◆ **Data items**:
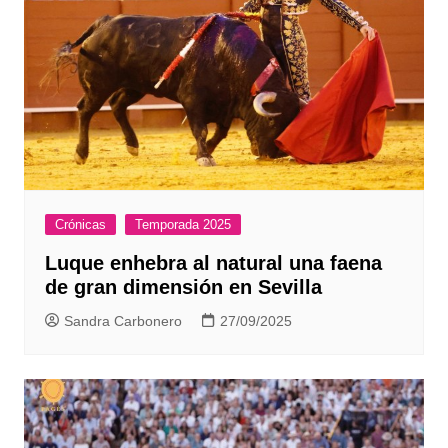
Crónicas
Temporada 2025
Luque enhebra al natural una faena
de gran dimensión en Sevilla
Sandra Carbonero
27/09/2025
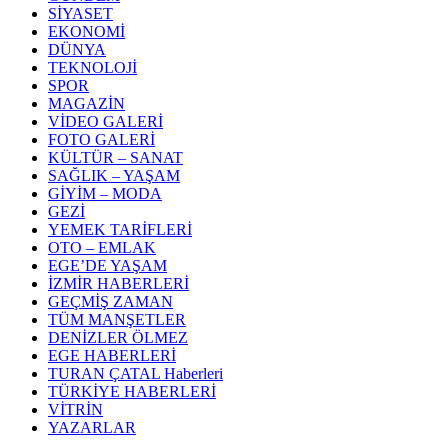
SİYASET
EKONOMİ
DÜNYA
TEKNOLOJİ
SPOR
MAGAZİN
VİDEO GALERİ
FOTO GALERİ
KÜLTÜR – SANAT
SAĞLIK – YAŞAM
GİYİM – MODA
GEZİ
YEMEK TARİFLERİ
OTO – EMLAK
EGE’DE YAŞAM
İZMİR HABERLERİ
GEÇMİŞ ZAMAN
TÜM MANŞETLER
DENİZLER ÖLMEZ
EGE HABERLERİ
TURAN ÇATAL Haberleri
TÜRKİYE HABERLERİ
VİTRİN
YAZARLAR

◆ **WRITTEN TASK**: Quote every line of text from all the records above word for word, omitting the pictures.

◆ **THE COMPLETED TASK**:
Crónicas
Temporada 2025
Luque enhebra al natural una faena
de gran dimensión en Sevilla
Sandra Carbonero
27/09/2025
SİYASET
EKONOMİ
DÜNYA
TEKNOLOJİ
SPOR
MAGAZİN
VİDEO GALERİ
FOTO GALERİ
KÜLTÜR – SANAT
SAĞLIK – YAŞAM
GİYİM – MODA
GEZİ
YEMEK TARİFLERİ
OTO – EMLAK
EGE’DE YAŞAM
İZMİR HABERLERİ
GEÇMİŞ ZAMAN
TÜM MANŞETLER
DENİZLER ÖLMEZ
EGE HABERLERİ
TURAN ÇATAL Haberleri
TÜRKİYE HABERLERİ
VİTRİN
YAZARLAR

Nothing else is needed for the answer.